Bona fide stars like Ziyech and Hakimi, who play for the biggest European clubs, Chelsea and Paris Saint-Germain, alongside virtual unknowns yet to make their football names. They prayed together, reciting Al Fatiha, the opening passage from the Qur'an and embodying the Islamic tenet that renders all believers -- regardless of their station in life, or how bright their star shined -- equal.

What happened next was indescribable. The lines of faith were blurred with football, and the course of the latter followed the inexplicable character of the former. Spain no longer looked like the favorites and Morocco the underdogs. Not on this day, not on that stage. The football gods, singular in Qatar, reversed the odds and the tide of history.

Moroccan goalkeeper Yassine Bounou, or "Bono," stopped kicks from Spain's Carlos Soler and Sergio Busquets, supported by a different "Hand of God" as Spain's Pablo Sarabia's strike ricocheted off the post.

For Morocco, Ziyech and midfielder Abdelhamid Sabiri landed their shots at goal. The stage was set for Hakimi. The child of a father who worked as a street vendor and mother who toiled as a housekeeper in Spain. The beloved son who rushed into the stands after the Belgium win and kissed the forehead of his mother, then ran into the hearts of Muslims everywhere for embodying the Islamic tenet that "heaven lies at the feet of one's mother."

The street-kid raised in Madrid, who in theory could have suited up for the Spanish national team, but instead, chose Morocco.

Hakimi stood with his head bowed. Then raised his eyes forward, toward the goal and in the direction of history. The eyes of Muslims all over the world, old and young, locked in on the Moroccan star.
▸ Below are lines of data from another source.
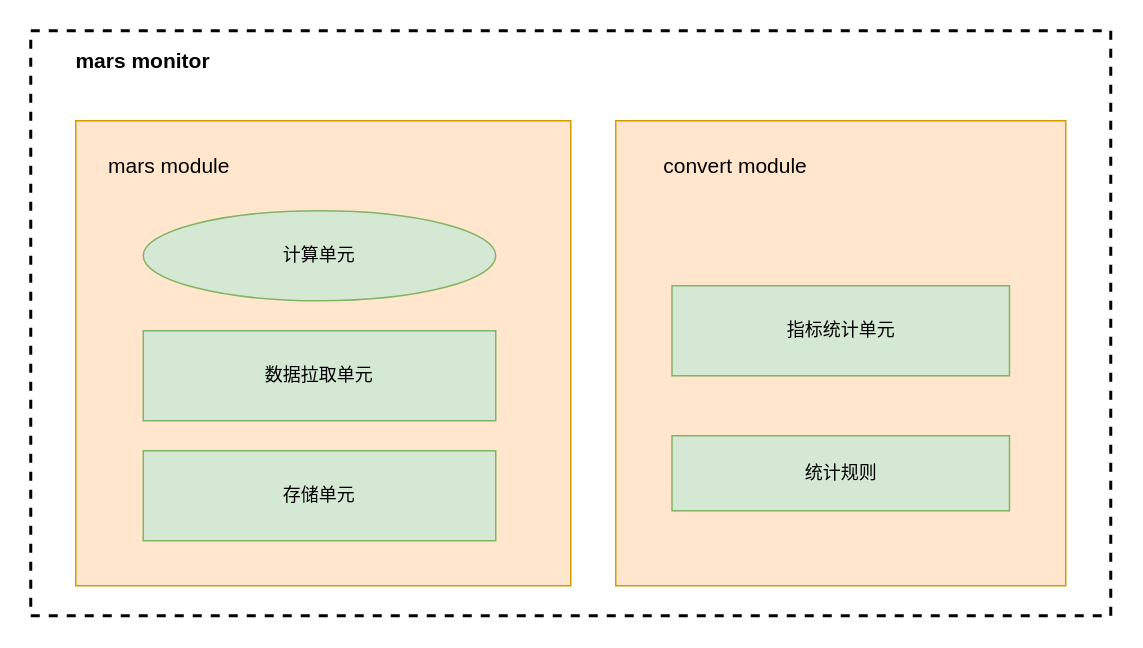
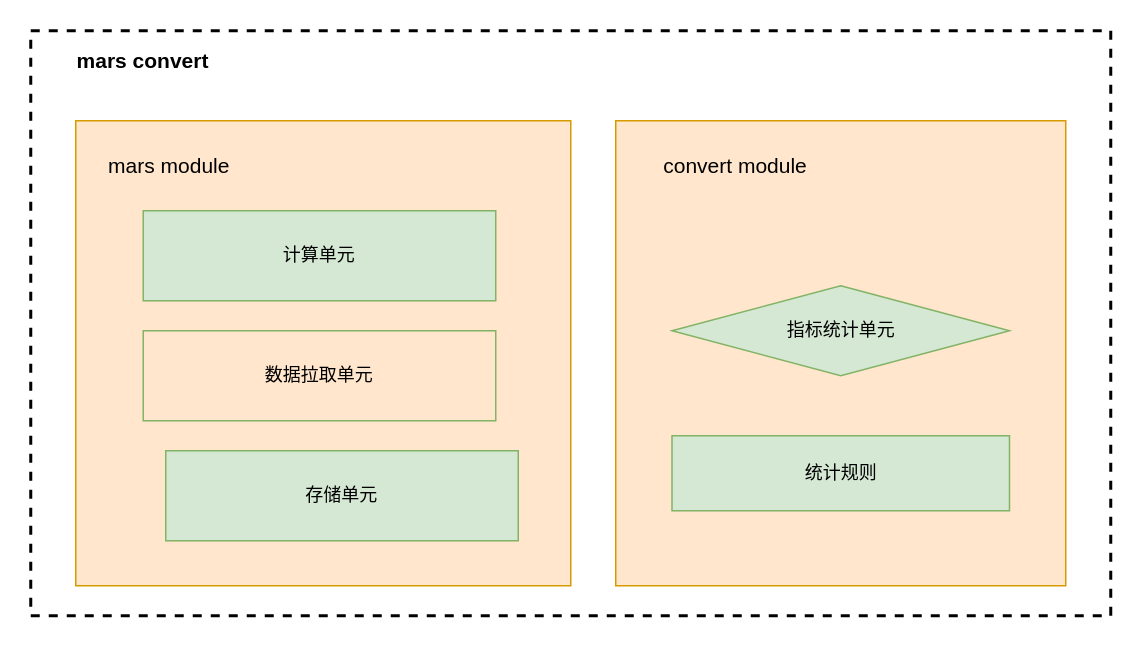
  <mxCell id="0" />
  <mxCell id="1" parent="0" />
  <mxCell id="2" value="" style="rounded=0;whiteSpace=wrap;html=1;dashed=1;strokeWidth=2;" vertex="1" parent="1"><mxGeometry x="20" y="20" width="720" height="390" as="geometry" /></mxCell>
- <mxCell id="3" value="&lt;b&gt;&lt;font style=&quot;font-size: 14px&quot;&gt;mars monitor&lt;/font&gt;&lt;/b&gt;" style="text;html=1;strokeColor=none;fillColor=none;align=center;verticalAlign=middle;whiteSpace=wrap;rounded=0;dashed=1;" vertex="1" parent="1"><mxGeometry x="30" y="30" width="130" height="20" as="geometry" /></mxCell>
+ <mxCell id="3" value="&lt;b&gt;&lt;font style=&quot;font-size: 14px&quot;&gt;mars convert&lt;/font&gt;&lt;/b&gt;" style="text;html=1;strokeColor=none;fillColor=none;align=center;verticalAlign=middle;whiteSpace=wrap;rounded=0;dashed=1;" vertex="1" parent="1"><mxGeometry x="30" y="30" width="130" height="20" as="geometry" /></mxCell>
  <mxCell id="4" value="" style="rounded=0;whiteSpace=wrap;html=1;strokeWidth=1;fillColor=#ffe6cc;strokeColor=#d79b00;" vertex="1" parent="1"><mxGeometry x="50" y="80" width="330" height="310" as="geometry" /></mxCell>
  <mxCell id="5" value="&lt;font style=&quot;font-size: 14px&quot;&gt;mars module&lt;/font&gt;" style="text;html=1;strokeColor=none;fillColor=none;align=center;verticalAlign=middle;whiteSpace=wrap;rounded=0;" vertex="1" parent="1"><mxGeometry x="65" y="100" width="95" height="20" as="geometry" /></mxCell>
- <mxCell id="6" value="存储单元" style="rounded=0;whiteSpace=wrap;html=1;strokeWidth=1;fillColor=#d5e8d4;strokeColor=#82b366;" vertex="1" parent="1"><mxGeometry x="95" y="300" width="235" height="60" as="geometry" /></mxCell>
- <mxCell id="7" value="数据拉取单元" style="rounded=0;whiteSpace=wrap;html=1;strokeWidth=1;fillColor=#d5e8d4;strokeColor=#82b366;" vertex="1" parent="1"><mxGeometry x="95" y="220" width="235" height="60" as="geometry" /></mxCell>
- <mxCell id="8" value="计算单元" style="ellipse;whiteSpace=wrap;html=1;strokeWidth=1;fillColor=#d5e8d4;strokeColor=#82b366;" vertex="1" parent="1"><mxGeometry x="95" y="140" width="235" height="60" as="geometry" /></mxCell>
+ <mxCell id="6" value="存储单元" style="rounded=0;whiteSpace=wrap;html=1;strokeWidth=1;fillColor=#d5e8d4;strokeColor=#82b366;" vertex="1" parent="1"><mxGeometry x="110" y="300" width="235" height="60" as="geometry" /></mxCell>
+ <mxCell id="7" value="数据拉取单元" style="rounded=0;whiteSpace=wrap;html=1;strokeWidth=1;fillColor=#ffe6cc;strokeColor=#82b366;" vertex="1" parent="1"><mxGeometry x="95" y="220" width="235" height="60" as="geometry" /></mxCell>
+ <mxCell id="8" value="计算单元" style="rounded=0;whiteSpace=wrap;html=1;strokeWidth=1;fillColor=#d5e8d4;strokeColor=#82b366;" vertex="1" parent="1"><mxGeometry x="95" y="140" width="235" height="60" as="geometry" /></mxCell>
  <mxCell id="9" value="" style="rounded=0;whiteSpace=wrap;html=1;strokeWidth=1;fillColor=#ffe6cc;strokeColor=#d79b00;" vertex="1" parent="1"><mxGeometry x="410" y="80" width="300" height="310" as="geometry" /></mxCell>
  <mxCell id="10" value="&lt;font style=&quot;font-size: 14px&quot;&gt;convert module&lt;/font&gt;" style="text;html=1;strokeColor=none;fillColor=none;align=center;verticalAlign=middle;whiteSpace=wrap;rounded=0;" vertex="1" parent="1"><mxGeometry x="430" y="100" width="120" height="20" as="geometry" /></mxCell>
  <mxCell id="11" value="统计规则" style="rounded=0;whiteSpace=wrap;html=1;strokeWidth=1;fillColor=#d5e8d4;strokeColor=#82b366;" vertex="1" parent="1"><mxGeometry x="447.5" y="290" width="225" height="50" as="geometry" /></mxCell>
- <mxCell id="12" value="指标统计单元" style="rounded=0;whiteSpace=wrap;html=1;strokeWidth=1;fillColor=#d5e8d4;strokeColor=#82b366;" vertex="1" parent="1"><mxGeometry x="447.5" y="190" width="225" height="60" as="geometry" /></mxCell>
+ <mxCell id="12" value="指标统计单元" style="rhombus;whiteSpace=wrap;html=1;strokeWidth=1;fillColor=#d5e8d4;strokeColor=#82b366;" vertex="1" parent="1"><mxGeometry x="447.5" y="190" width="225" height="60" as="geometry" /></mxCell>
Some 6,000 kilometers away, on the east side of London, Youssef Mohamed stared wide eyed at the screen. The six-year-old son of Somali immigrants who played for the vaunted Chelsea Football Club Academy saw something different in Hakimi and the Moroccan team. He saw a Muslim footballer defiantly proud of who he was, and for a young boy grappling with matters of identity still unclear to him, saw himself.
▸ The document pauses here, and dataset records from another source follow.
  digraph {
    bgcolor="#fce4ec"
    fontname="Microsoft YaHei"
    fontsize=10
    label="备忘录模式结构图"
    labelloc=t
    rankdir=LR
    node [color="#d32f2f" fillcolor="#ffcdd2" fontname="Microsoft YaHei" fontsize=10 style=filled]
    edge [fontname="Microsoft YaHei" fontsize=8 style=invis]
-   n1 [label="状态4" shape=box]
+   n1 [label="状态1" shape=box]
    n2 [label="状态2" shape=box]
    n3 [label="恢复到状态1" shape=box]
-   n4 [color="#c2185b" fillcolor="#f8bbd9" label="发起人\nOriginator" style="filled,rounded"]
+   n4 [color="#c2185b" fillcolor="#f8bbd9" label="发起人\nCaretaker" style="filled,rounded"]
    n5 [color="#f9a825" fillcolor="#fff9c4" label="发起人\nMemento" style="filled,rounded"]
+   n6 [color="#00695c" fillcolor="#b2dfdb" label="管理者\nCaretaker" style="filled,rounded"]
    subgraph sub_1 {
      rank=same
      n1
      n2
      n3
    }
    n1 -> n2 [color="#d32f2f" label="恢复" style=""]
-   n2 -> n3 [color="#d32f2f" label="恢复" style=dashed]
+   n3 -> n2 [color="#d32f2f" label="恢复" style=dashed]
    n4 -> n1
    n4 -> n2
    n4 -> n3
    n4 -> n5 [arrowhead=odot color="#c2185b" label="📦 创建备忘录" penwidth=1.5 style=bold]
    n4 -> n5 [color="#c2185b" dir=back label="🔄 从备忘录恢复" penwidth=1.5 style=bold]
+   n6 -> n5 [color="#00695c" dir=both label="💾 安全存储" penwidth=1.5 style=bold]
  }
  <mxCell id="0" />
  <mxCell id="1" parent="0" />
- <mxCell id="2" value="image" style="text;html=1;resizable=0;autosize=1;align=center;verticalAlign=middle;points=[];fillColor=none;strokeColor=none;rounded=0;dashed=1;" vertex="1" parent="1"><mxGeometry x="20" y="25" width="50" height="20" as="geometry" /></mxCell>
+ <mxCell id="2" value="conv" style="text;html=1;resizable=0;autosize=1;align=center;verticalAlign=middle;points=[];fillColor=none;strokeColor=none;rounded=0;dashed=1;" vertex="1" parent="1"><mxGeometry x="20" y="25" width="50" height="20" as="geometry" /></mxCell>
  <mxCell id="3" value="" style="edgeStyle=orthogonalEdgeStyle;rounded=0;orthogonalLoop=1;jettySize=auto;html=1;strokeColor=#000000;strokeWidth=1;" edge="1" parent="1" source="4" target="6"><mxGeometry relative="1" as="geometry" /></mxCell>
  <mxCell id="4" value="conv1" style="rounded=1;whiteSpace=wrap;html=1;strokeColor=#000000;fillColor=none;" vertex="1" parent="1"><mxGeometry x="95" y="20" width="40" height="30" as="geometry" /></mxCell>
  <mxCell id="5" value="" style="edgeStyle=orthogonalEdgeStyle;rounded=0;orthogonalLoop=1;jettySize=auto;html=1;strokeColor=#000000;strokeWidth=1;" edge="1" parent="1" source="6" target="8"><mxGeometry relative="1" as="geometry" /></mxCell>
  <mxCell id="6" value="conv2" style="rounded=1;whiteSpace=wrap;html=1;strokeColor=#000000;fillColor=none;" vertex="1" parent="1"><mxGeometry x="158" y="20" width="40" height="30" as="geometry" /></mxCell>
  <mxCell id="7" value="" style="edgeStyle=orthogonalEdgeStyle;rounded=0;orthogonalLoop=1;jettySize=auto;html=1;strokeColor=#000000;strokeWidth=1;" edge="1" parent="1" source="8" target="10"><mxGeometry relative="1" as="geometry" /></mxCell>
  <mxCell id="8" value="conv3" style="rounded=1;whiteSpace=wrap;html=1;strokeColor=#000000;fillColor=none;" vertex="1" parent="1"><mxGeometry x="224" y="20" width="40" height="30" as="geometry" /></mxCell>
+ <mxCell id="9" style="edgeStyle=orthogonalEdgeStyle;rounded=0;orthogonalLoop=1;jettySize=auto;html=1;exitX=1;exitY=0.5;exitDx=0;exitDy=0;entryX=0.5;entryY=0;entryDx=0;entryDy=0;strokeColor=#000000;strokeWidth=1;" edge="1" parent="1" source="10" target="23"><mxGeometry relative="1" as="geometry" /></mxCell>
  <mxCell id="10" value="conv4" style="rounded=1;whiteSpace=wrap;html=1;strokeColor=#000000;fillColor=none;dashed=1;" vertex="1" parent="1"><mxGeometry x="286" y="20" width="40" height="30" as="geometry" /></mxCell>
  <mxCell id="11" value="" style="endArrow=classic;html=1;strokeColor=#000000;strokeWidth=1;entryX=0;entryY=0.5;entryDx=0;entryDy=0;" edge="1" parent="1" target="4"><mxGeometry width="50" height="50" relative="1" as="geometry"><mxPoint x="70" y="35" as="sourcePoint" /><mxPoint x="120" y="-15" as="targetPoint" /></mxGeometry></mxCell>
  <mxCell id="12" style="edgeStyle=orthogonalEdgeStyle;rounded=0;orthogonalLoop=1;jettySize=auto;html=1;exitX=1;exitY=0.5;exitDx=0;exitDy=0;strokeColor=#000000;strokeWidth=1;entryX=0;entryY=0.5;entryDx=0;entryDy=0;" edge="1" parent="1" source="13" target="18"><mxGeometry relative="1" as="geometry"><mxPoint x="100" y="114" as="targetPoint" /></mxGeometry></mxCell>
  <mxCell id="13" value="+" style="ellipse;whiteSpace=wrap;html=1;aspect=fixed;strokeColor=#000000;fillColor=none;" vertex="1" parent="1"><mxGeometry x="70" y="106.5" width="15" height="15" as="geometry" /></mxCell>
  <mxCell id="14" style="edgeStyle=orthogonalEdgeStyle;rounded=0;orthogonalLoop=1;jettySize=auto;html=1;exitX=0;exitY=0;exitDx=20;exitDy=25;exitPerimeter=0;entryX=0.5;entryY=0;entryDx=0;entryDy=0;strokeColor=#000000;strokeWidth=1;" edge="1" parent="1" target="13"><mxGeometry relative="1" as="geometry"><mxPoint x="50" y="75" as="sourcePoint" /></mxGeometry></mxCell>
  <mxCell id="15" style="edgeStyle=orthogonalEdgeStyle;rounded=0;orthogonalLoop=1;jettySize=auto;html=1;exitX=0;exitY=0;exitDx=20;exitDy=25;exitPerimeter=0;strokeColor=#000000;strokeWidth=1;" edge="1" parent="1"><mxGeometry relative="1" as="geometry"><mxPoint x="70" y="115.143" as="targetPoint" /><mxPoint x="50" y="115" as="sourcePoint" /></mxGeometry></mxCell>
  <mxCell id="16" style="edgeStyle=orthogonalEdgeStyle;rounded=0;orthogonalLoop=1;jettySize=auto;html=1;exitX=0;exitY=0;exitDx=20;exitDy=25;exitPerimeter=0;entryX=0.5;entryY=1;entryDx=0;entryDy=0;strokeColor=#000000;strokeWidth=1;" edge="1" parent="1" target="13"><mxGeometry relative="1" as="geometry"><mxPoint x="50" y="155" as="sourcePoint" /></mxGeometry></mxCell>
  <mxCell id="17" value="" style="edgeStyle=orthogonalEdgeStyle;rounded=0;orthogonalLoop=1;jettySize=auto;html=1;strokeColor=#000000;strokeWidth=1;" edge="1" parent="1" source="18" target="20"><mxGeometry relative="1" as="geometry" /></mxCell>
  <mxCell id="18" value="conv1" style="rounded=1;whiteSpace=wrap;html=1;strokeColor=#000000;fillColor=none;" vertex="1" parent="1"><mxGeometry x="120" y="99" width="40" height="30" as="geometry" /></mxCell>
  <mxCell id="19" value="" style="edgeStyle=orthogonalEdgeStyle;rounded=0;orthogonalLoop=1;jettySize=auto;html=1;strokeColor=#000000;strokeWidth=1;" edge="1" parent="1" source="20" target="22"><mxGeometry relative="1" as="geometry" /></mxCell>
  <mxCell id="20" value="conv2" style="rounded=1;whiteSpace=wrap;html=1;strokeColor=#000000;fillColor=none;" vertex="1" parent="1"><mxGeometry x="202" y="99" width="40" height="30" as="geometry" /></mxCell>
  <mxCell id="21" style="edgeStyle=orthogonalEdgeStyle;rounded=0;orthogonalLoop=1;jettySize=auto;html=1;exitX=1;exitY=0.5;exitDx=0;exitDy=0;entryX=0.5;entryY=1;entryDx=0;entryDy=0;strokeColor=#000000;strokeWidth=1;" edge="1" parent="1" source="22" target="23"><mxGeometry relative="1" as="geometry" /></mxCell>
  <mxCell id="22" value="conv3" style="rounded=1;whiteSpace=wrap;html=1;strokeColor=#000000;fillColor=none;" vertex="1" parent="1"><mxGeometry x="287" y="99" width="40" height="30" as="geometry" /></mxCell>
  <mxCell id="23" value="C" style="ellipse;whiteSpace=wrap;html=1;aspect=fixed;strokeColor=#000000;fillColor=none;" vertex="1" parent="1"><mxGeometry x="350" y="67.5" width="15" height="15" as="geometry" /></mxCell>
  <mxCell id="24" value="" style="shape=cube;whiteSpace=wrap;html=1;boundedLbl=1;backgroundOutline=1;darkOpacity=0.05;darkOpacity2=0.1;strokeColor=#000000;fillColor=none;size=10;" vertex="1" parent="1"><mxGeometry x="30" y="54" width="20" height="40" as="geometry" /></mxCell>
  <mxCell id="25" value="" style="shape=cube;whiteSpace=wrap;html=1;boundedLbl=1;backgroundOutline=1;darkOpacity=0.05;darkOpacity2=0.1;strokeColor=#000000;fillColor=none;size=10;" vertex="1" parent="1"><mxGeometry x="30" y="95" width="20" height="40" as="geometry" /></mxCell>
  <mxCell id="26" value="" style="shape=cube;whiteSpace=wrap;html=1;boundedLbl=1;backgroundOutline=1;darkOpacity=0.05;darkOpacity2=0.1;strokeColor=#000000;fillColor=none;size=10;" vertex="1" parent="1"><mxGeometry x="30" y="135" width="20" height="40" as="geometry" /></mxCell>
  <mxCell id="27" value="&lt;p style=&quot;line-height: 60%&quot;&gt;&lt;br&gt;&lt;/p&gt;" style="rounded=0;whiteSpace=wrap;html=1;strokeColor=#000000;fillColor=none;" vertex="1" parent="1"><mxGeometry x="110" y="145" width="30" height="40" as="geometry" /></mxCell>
Hakimi buried the ball in the back of the net. The stadium then shook in ways that the World Cup had never seen before. The Moroccan team dropped to their knees in prayer, again, in the center of a new football stage where Islam was neither fringe nor marginal, deviant nor dangerous. It was, rather, as native as the call to prayer that filled the night sky and the faith that fueled the dreams of a young Somali footballer -- and millions of Muslim children who witnessed the history Morocco made in Qatar.

Things fall apart for Muslims, particularly as the War on Terror has stigmatized their identity and silenced their prayers. The Moroccan team did not defeat Islamophobia, but the World Cup stage, curated by Qatar, enabled a new stanza of resilience, and sublime chapters of resistance where Muslim identity stood tall, proud and victorious in the center of the world stage.

The great African author Chinua Achebe famously wrote, "Until the lions have their own historians, the history of the hunt will always glorify the hunter." With Morocco's Atlas Lions, Muslims were given a new brand of historians, who rose above the betting and Islamophobic odds to win the hearts of Muslims around the world.

This time, the real winners of the World Cup may not go home with a gold trophy.